Intro section with accessible dropdown navigation using SCSS
Design comparison
Solution retrospective
I found the greatest problem on this challenge was drawing the line between doing everything in CSS vs. shifting some of the load over to JavaScript in favour of reliability/simplicity. I'll need to do more practice and reading on some common progressive enhancement techniques as I've known about the concept for a while but never dove too deep into a lot of common use cases.
I think the accessibility & screen reader experience is good on this challenge and I've made sure to implement the previous accessibility feedback from my other solutions.
Happy to hear any feedback, but a few items I'm particularly keen in hearing about are below:
- How do you approach progressive enhancement to critical elements like navbars, and how do you balance code complexity as a result of that?
- Are advanced techniques like detecting user agents or lots of polyfills employed often?
- Accessible names for elements - are mine too vague or verbose?

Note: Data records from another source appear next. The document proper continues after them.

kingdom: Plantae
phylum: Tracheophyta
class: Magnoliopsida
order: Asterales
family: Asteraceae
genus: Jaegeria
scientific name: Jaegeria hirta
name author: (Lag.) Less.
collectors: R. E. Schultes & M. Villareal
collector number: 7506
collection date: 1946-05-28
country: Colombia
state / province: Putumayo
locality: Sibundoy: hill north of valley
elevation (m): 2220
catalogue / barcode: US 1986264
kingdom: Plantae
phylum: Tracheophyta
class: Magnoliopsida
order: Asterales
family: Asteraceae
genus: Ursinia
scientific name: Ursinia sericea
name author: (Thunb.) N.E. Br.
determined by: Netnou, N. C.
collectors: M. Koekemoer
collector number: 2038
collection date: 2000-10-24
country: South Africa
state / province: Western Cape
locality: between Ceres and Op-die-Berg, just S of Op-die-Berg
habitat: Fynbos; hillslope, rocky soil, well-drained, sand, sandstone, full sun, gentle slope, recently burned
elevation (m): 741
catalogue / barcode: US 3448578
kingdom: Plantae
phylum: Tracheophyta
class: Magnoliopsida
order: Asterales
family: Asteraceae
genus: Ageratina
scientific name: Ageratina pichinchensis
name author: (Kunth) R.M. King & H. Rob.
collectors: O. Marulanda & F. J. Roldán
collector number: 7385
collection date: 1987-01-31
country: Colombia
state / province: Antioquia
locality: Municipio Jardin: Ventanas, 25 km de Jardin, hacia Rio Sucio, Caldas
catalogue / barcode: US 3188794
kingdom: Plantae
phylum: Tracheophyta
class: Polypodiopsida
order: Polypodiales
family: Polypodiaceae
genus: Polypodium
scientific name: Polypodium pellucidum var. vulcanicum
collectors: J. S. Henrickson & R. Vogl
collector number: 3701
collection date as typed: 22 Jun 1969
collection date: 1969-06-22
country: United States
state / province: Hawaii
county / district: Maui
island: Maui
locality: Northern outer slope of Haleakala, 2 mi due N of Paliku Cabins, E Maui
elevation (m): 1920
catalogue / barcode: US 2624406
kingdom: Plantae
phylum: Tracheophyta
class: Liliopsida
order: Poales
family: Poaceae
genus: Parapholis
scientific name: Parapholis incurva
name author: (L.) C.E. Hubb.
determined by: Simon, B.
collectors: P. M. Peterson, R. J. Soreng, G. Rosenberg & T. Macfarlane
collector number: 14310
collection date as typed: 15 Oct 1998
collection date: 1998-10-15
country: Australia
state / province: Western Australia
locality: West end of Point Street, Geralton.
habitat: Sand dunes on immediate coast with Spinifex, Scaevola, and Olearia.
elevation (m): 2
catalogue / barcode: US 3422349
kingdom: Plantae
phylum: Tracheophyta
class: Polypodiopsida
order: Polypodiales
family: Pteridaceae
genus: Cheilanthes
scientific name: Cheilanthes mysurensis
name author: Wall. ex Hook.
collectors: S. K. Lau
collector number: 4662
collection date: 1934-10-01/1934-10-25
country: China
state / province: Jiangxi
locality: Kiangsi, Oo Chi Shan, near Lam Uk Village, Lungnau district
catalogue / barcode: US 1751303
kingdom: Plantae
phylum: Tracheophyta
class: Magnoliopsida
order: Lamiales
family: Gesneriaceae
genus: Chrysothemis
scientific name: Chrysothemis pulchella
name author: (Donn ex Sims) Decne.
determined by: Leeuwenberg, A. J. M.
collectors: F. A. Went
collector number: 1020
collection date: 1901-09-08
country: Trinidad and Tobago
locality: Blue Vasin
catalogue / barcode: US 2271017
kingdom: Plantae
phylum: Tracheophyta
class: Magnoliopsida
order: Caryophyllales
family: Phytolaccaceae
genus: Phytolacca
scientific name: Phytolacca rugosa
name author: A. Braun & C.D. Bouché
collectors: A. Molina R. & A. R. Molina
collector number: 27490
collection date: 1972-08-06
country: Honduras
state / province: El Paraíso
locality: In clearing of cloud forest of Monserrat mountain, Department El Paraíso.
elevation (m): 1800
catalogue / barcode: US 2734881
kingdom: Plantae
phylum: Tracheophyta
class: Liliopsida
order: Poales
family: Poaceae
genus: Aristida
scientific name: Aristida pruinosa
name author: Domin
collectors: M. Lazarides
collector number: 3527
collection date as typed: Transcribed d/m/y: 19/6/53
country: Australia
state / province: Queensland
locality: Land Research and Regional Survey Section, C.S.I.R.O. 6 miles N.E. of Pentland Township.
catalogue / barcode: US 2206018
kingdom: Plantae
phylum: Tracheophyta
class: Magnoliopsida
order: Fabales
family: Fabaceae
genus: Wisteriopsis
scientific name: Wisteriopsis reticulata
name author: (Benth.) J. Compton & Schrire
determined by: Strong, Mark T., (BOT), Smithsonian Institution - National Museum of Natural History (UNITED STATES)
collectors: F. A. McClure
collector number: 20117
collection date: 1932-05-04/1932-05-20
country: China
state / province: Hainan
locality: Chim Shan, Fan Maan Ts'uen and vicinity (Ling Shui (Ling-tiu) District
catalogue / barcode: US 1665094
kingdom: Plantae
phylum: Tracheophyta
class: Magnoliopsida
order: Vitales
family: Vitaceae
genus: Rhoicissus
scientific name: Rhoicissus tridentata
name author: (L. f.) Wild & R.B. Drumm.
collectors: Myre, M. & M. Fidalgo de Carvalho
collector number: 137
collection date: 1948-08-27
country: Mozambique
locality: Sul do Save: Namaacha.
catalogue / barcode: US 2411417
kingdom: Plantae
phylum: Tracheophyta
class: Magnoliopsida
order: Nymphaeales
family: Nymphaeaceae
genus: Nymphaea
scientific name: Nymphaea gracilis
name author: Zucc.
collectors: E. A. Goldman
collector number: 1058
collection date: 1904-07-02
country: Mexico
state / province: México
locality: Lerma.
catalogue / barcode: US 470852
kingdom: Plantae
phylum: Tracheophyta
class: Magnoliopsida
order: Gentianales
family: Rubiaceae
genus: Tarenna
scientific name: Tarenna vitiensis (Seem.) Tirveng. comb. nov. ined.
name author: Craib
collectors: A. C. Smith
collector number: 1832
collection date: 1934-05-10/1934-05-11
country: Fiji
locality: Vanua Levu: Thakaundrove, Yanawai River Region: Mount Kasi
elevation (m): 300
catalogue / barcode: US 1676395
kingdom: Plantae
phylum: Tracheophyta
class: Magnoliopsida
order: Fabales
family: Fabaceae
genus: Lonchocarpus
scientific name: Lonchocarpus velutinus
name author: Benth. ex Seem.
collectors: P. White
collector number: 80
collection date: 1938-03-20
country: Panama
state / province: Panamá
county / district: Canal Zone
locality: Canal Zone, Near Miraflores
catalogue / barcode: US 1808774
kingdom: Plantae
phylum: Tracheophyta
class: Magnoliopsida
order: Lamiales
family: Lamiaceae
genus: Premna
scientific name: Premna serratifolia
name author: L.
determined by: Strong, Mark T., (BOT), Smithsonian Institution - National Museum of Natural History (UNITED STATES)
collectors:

I tried to follow the ARIA guidelines as much as possible when adding and reviewing these.
- With my nav menu buttons, I've set both to be aria-expanded when the menu opens/closes - is this the right approach?
- I have the "open nav" button positioned above the link content, and "close nav" button positioned after the content - I couldn't find definitive info on this being wrong, so I'm assuming this is up to interpretation based on context of the menu structure & assistive tech user preference?
- I've used preloading for the first real time on this to speed up loading of the hero images for CLS & LCP advantages, but would you be preloading CSS/fonts often as well, or only in specific scenarios?